NEW DENNIS OPPENHEIM WORK DEBUTS AT TRAMWAY PLAZA

"Entrance to a Garden" on View May 13 through August 29, 2004

The New York City Department of Parks & Recreation is pleased to announce the first exhibition of Dennis Oppenheim’s latest monumental sculpture, "Entrance to a Garden," on view in Tramway Plaza at Second Avenue between East 59th and 60th Streets. Standing at the Manhattan terminus of the Queensborough Bridge and the Roosevelt Tram, "Entrance to a Garden" greets commuters and residents with a shining 25 foot image of a shirt and invites them to vary their usual commute by cutting through the nine foot pathway bisecting the work.

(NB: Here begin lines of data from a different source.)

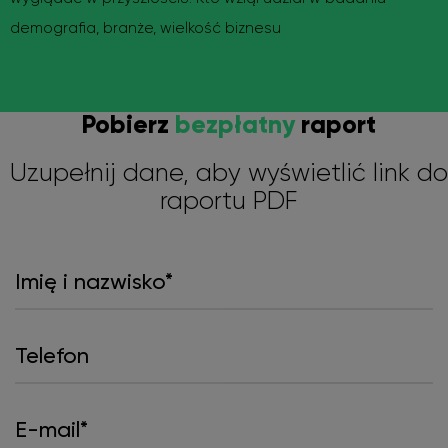
demografia, branże, wielkość biznesu
Pobierz
bezpłatny
raport
Uzupełnij dane, aby wyświetlić link do
raportu PDF
Imię
i
nazwisko*
*
Telefon
E-
mail
*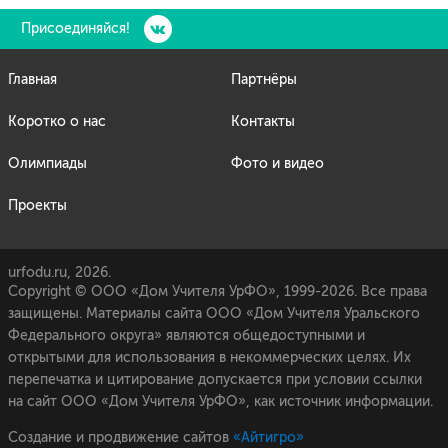
Присоединяйся!
Главная
Партнёры
Коротко о нас
Контакты
Олимпиады
Фото и видео
Проекты
urfodu.ru, 2026.
Copyright © ООО «Дом Учителя УрФО», 1999-2026. Все права
защищены. Материалы сайта ООО «Дом Учителя Уральского
Федерального округа» являются общедоступными и
открытыми для использования в некоммерческих целях. Их
перепечатка и цитирование допускается при условии ссылки
на сайт ООО «Дом Учителя УрФО», как источник информации.
Создание и продвижение сайтов
«Айтигро»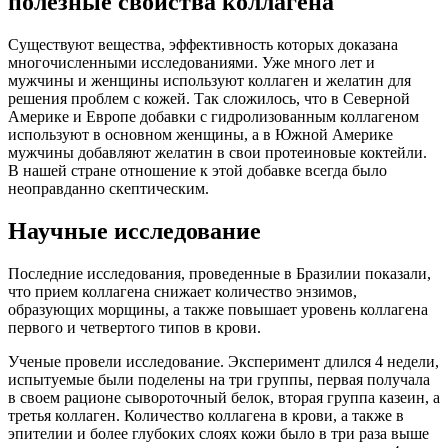
полезные свойства коллагена
Существуют вещества, эффективность которых доказана
многочисленными исследованиями. Уже много лет и
мужчины и женщины используют коллаген и желатин для
решения проблем с кожей. Так сложилось, что в Северной
Америке и Европе добавки с гидролизованным коллагеном
используют в основном женщины, а в Южной Америке
мужчины добавляют желатин в свои протеиновые коктейли.
В нашей стране отношение к этой добавке всегда было
неоправданно скептическим.
Научные исследование
Последние исследования, проведенные в Бразилии показали,
что прием коллагена снижает количество энзимов,
образующих морщины, а также повышает уровень коллагена
первого и четвертого типов в крови.
Ученые провели исследование. Эксперимент длился 4 недели,
испытуемые были поделены на три группы, первая получала
в своем рационе сывороточный белок, вторая группа казеин, а
третья коллаген. Количество коллагена в крови, а также в
эпителии и более глубоких слоях кожи было в три раза выше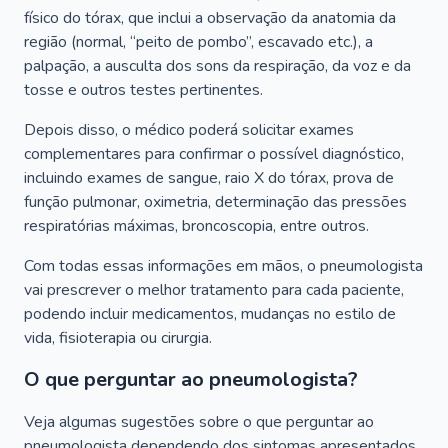
físico do tórax, que inclui a observação da anatomia da
região (normal, “peito de pombo”, escavado etc.), a
palpação, a ausculta dos sons da respiração, da voz e da
tosse e outros testes pertinentes.
Depois disso, o médico poderá solicitar exames
complementares para confirmar o possível diagnóstico,
incluindo exames de sangue, raio X do tórax, prova de
função pulmonar, oximetria, determinação das pressões
respiratórias máximas, broncoscopia, entre outros.
Com todas essas informações em mãos, o pneumologista
vai prescrever o melhor tratamento para cada paciente,
podendo incluir medicamentos, mudanças no estilo de
vida, fisioterapia ou cirurgia.
O que perguntar ao pneumologista?
Veja algumas sugestões sobre o que perguntar ao
pneumologista dependendo dos sintomas apresentados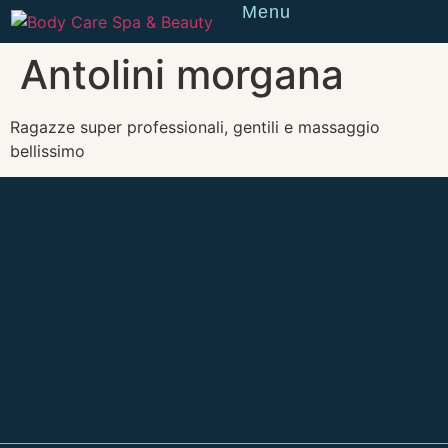
Menu
Reserve
Antolini morgana
Ragazze super professionali, gentili e massaggio
bellissimo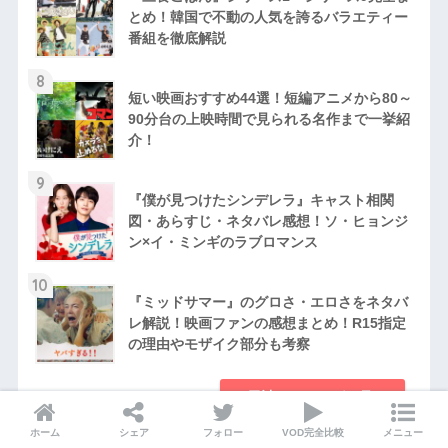
とめ！韓国で不動の人気を誇るバラエティー
番組を徹底解説
8
短い映画おすすめ44選！短編アニメから80～
90分台の上映時間で見られる名作まで一挙紹
介！
9
『僕が見つけたシンデレラ』キャスト相関
図・あらすじ・ネタバレ感想！ソ・ヒョンジ
ン×イ・ミンギのラブロマンス
10
『ミッドサマー』のグロさ・エロさをネタバ
レ解説！映画ファンの感想まとめ！R15指定
の理由やモザイク部分も考察
累計ランキングを見る
ホーム
シェア
フォロー
VOD完全比較
メニュー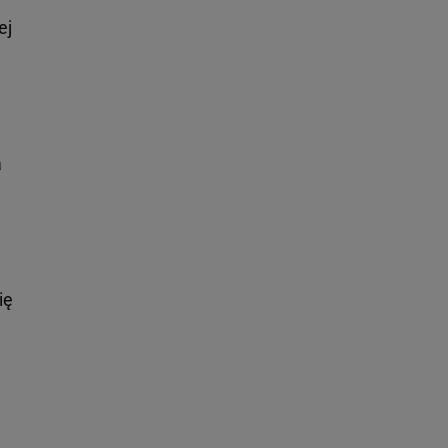
ej
a
ię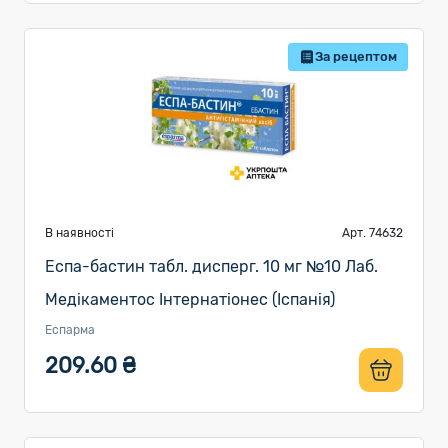
За рецептом
В наявності
Арт. 74632
Еспа-бастин табл. дисперг. 10 мг №10 Лаб.
Медікаментос Інтернатіонес (Іспанія)
Еспарма
209.60 ₴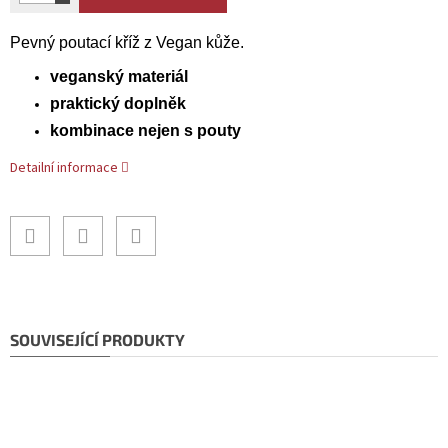
Pevný poutací kříž z Vegan kůže.
veganský materiál
praktický doplněk
kombinace nejen s pouty
Detailní informace
SOUVISEJÍCÍ PRODUKTY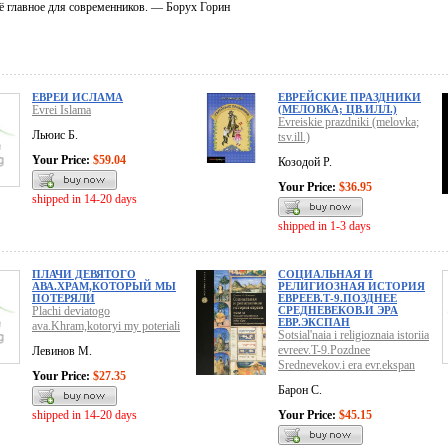
ё главное для современников. — Борух Горин
ЕВРЕИ ИСЛАМА
ЕВРЕЙСКИЕ ПРАЗДНИКИ
Evrei Islama
(МЕЛОВКА; ЦВ.ИЛЛ.)
Evreiskie prazdniki (melovka;
Льюис Б.
tsv.ill.)
Your Price:
$59.04
Козодой Р.
Your Price:
$36.95
shipped in 14-20 days
shipped in 1-3 days
ПЛАЧИ ДЕВЯТОГО
СОЦИАЛЬНАЯ И
АВА.ХРАМ,КОТОРЫЙ МЫ
РЕЛИГИОЗНАЯ ИСТОРИЯ
ПОТЕРЯЛИ
ЕВРЕЕВ.Т-9.ПОЗДНЕЕ
Plachi deviatogo
СРЕДНЕВЕКОВ.И ЭРА
ЕВР.ЭКСПАН
ava.Khram,kotoryi my poteriali
Sotsial'naia i religioznaia istoriia
evreev.T-9.Pozdnee
Левинов М.
Srednevekov.i era evr.ekspan
Your Price:
$27.35
Барон С.
shipped in 14-20 days
Your Price:
$45.15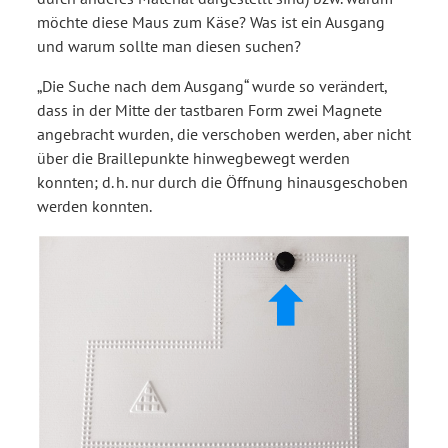
möchte diese Maus zum Käse? Was ist ein Ausgang
und warum sollte man diesen suchen?
„Die Suche nach dem Ausgang“ wurde so verändert,
dass in der Mitte der tastbaren Form zwei Magnete
angebracht wurden, die verschoben werden, aber nicht
über die Braillepunkte hinwegbewegt werden
konnten; d. h. nur durch die Öffnung hinausgeschoben
werden konnten.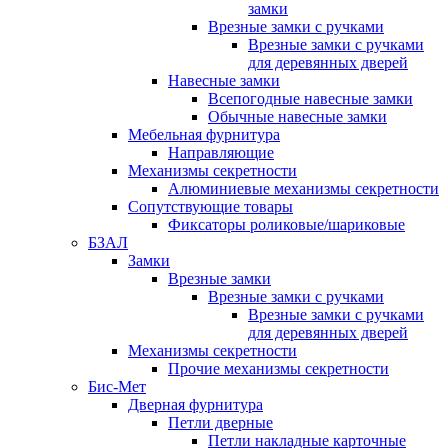
замки
Врезные замки с ручками
Врезные замки с ручками
для деревянных дверей
Навесные замки
Всепогодные навесные замки
Обычные навесные замки
Мебельная фурнитура
Направляющие
Механизмы секретности
Алюминиевые механизмы секретности
Сопутствующие товары
Фиксаторы роликовые/шариковые
БЗАЛ
Замки
Врезные замки
Врезные замки с ручками
Врезные замки с ручками
для деревянных дверей
Механизмы секретности
Прочие механизмы секретности
Бис-Мет
Дверная фурнитура
Петли дверные
Петли накладные карточные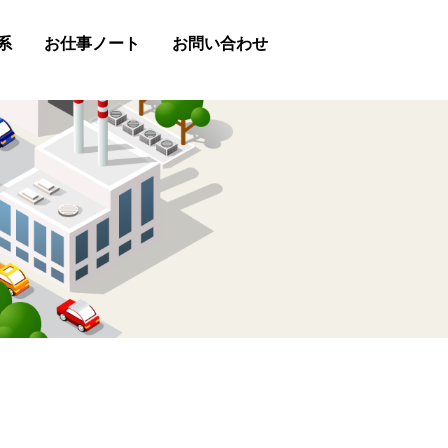
系
お仕事ノート
お問い合わせ
助金
お問い合わせフォーム
LINE
Chatwork
お電話（0847-45-2488）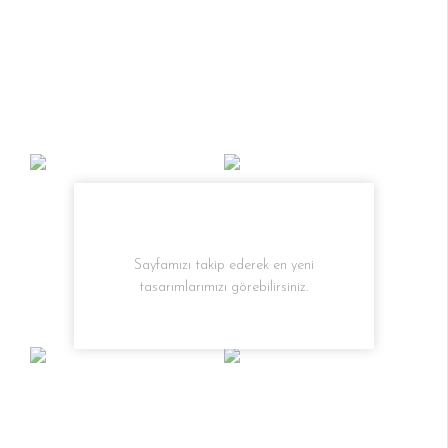
Sayfamızı takip ederek en yeni
tasarımlarımızı görebilirsiniz.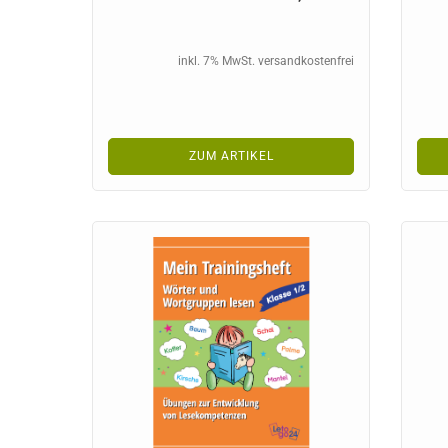
inkl. 7% MwSt. versandkostenfrei
ZUM ARTIKEL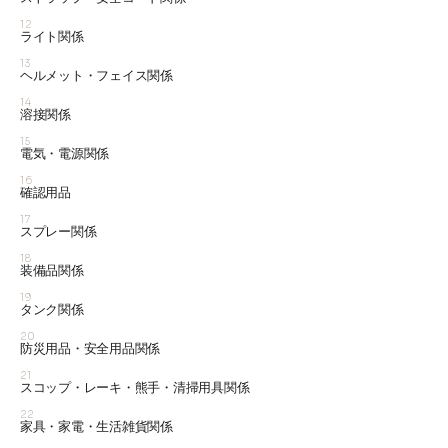
12
ライト関係
13
ヘルメット・フェイス関係
14
溶接関係
15
電気・電源関係
16
確認用品
17
スプレー関係
18
装備品関係
19
タンク関係
20
防災用品・安全用品関係
21
スコップ・レーキ・熊手・清掃用具関係
22
家具・家電・生活雑貨関係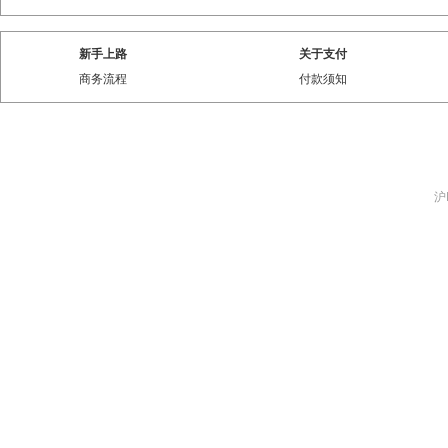
新手上路
关于支付
商务流程
付款须知
沪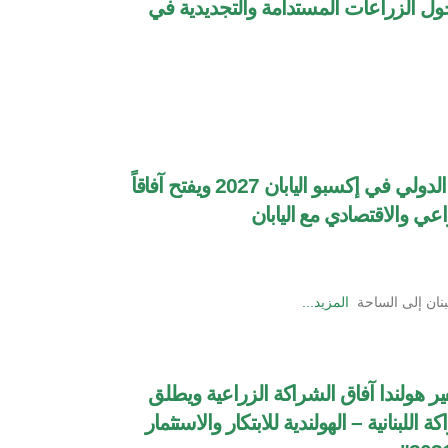
حول الزراعات المستدامة والتجديدية في
لبنان يعزز حضوره الدولي في إكسبو اليابان 2027 ويفتح آفاقاً
اعي والاقتصادي مع اليابان
نان إلى الساحة
المزيد...
 هولندا آفاق الشراكة الزراعية ويطلق
اللبنانية – الهولندية للابتكار والاستثمار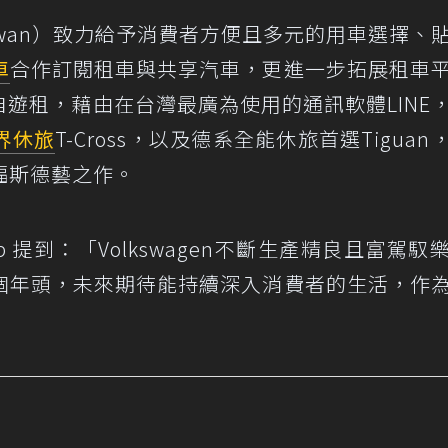
 Taiwan）致力給予消費者方便且多元的用車選擇、
車
合作訂閱租車與共享汽車，更進一步拓展租車
自遊租，藉由在台灣最廣為使用的通訊軟體LINE
界休旅
T-Cross，以及德系全能休旅首選Tiguan
福斯德藝之作。
app 提到：「Volkswagen不斷生產精良且富駕馭
個年頭，未來期待能持續深入消費者的生活，作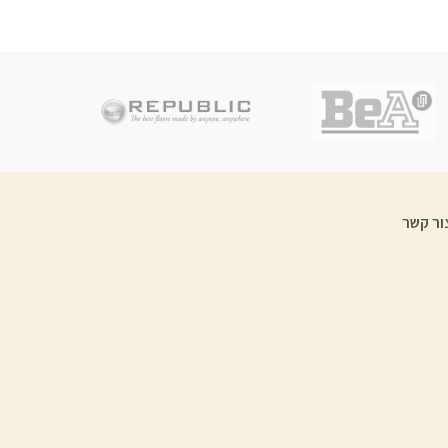
ור קשר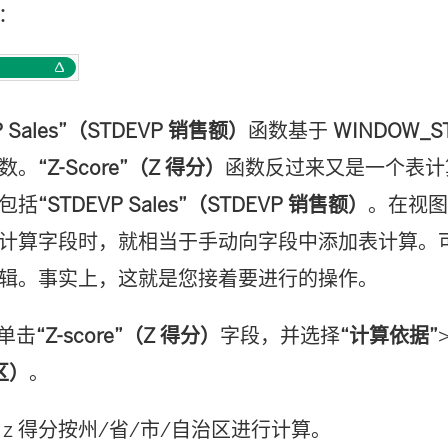
：
P Sales”（STDEVP 销售额）
函数基于
WINDOW_S
数。
“Z-Score”（Z 得分）
函数反过来又是一个表计
包括
“STDEVP Sales”（STDEVP 销售额）
。在视
计算字段时，就相当于手动向字段中添加表计算。
辑。事实上，这就是您接着要进行的操作。
上单击
“Z-score”（Z 得分）
字段，并选择
“计算依据”
区）
。
 z 得分按州/省/市/自治区进行计算。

Using steel and perforated galvanized metal mesh, Oppenheim created a sculptural image of a shirt on an architectural scale. "The fusion of art, architecture, and fashion—art forms clearly separated in the past—is one of the objectives of this work," said Oppenheim. Framed by a blue suit tie above and lapels on either side, a tunnel bisects the sculpture. When "Entrance to a Garden" is exhibited in Genoa, Italy later this year, the pathway through the sculpture will lead to a small garden—suggesting a relationship between landscape architecture and fabric design.

Born in Washington State in 1938, Oppenheim studied art at California College of Arts and Crafts and Stanford University. He has lived and worked in New York City since 1967. Oppenheim’s diverse artistic output over the past thirty years has included earth art, conceptual art, performance, and monumental sculpture referencing architecture and machines. In addition to numerous permanent commissions and outdoor exhibitions, Oppenheim has been featured in one-person exhibitions at major museums in the United States and abroad, including the Museum of Modern Art and the Whitney Museum of American Art in New York, and the Corcoran Gallery of Art in Washington, D.C.

Parks & Recreation’s temporary public art program has consistently fostered the creation and installation of temporary public art in parks throughout the five boroughs. Since 1967, collaborations with arts organizations and artists have produced hundreds of public art projects in City parks. Committed to the exhibition of art by emerging and established artists, Parks & Recreation has supported projects ranging from international exhibitions in flagship parks to local, community works in neighborhood parks and traffic islands.